Les lignes extrêmement fines semblent avoir été tracées à la règle, voire au compas pour former de parfaits arcs vers le centre de l’image. Ce qui ressemble à un dessin géométrique du plus haut niveau est en réalité la trace de près de 13 000 avions en approche de l’aéroport de Dublin en mars 2024. En bas à droite, le Pays de Galles. Au centre, la capitale irlandaise. En haut à gauche, l’Irlande du Nord. Habituellement, ces trajectoires, comme les appelle Jan Krummen, sont simplement consignées sous forme de chiffres dans un tableau.

Grâce au système de surveillance ADS-B, chaque avion transmet continûment son altitude, sa vitesse et sa position. «Ces données ne sont pas cryptées. Une véritable aubaine pour les scientifiques», souligne l’ingénieur aéronautique.
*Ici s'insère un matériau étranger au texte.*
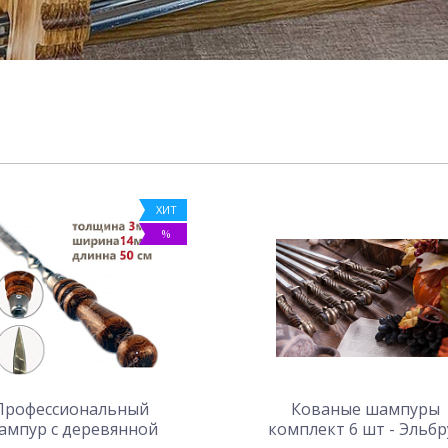
ХИТ
%
Профессиональный
Кованые шампуры
ампур с деревянной
комплект 6 шт - Эльбр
Elles permettent d’analyser d’innombrables questions: par exemple, comment les tourbillons d’air des avions au décollage influencent les me-sures du vent au sol ou comment économiser du carburant grâce aux raccourcis. La vi­sualisation est presque toujours la première étape d’un projet utilisant les données ADS-B: «L’aspect des structures est souvent très cool.» Dans le cas des mouvements au-dessus de Dublin, le système a attribué une couleur légèrement différente à chaque route d’approche et «joué avec l’épaisseur et la transparence des lignes».

«Nous voyons ce qui est normalement invisible pour tous, mais que les avions dessinent tous les jours dans le ciel au-dessus de nos têtes.»Jan Krummen

Son délicat maillage de traits a été primé lors du Concours FNS d’images scientifiques 2025. La procédure de gestion des arrivées Point Merge utilisée à l’aéroport de Dublin explique la symétrie esquissée par les éventails en filigrane. «C’est encore assez rare dans le monde, relève le chercheur de la ZHAW. Les avions volent sur des arcs de cercle préétablis équidistants d’un point central avant de converger tour à tour vers celui-ci, puis vers la piste d’atterrissage.

Cela permet aux contrôleurs aériens d’optimiser le séquençage, puisque «lors de l’approche, ils doivent s’assurer du respect des distances définies entre les avions», note Jan Krummen. L’expert en gestion du trafic aérien élève à un autre niveau le complexe jeu de ficelles au-dessus de l’Irlande: «Nous voyons ce qui est normalement invisible pour tous, mais que les avions dessinent tous les jours dans le ciel au-dessus de nos têtes.»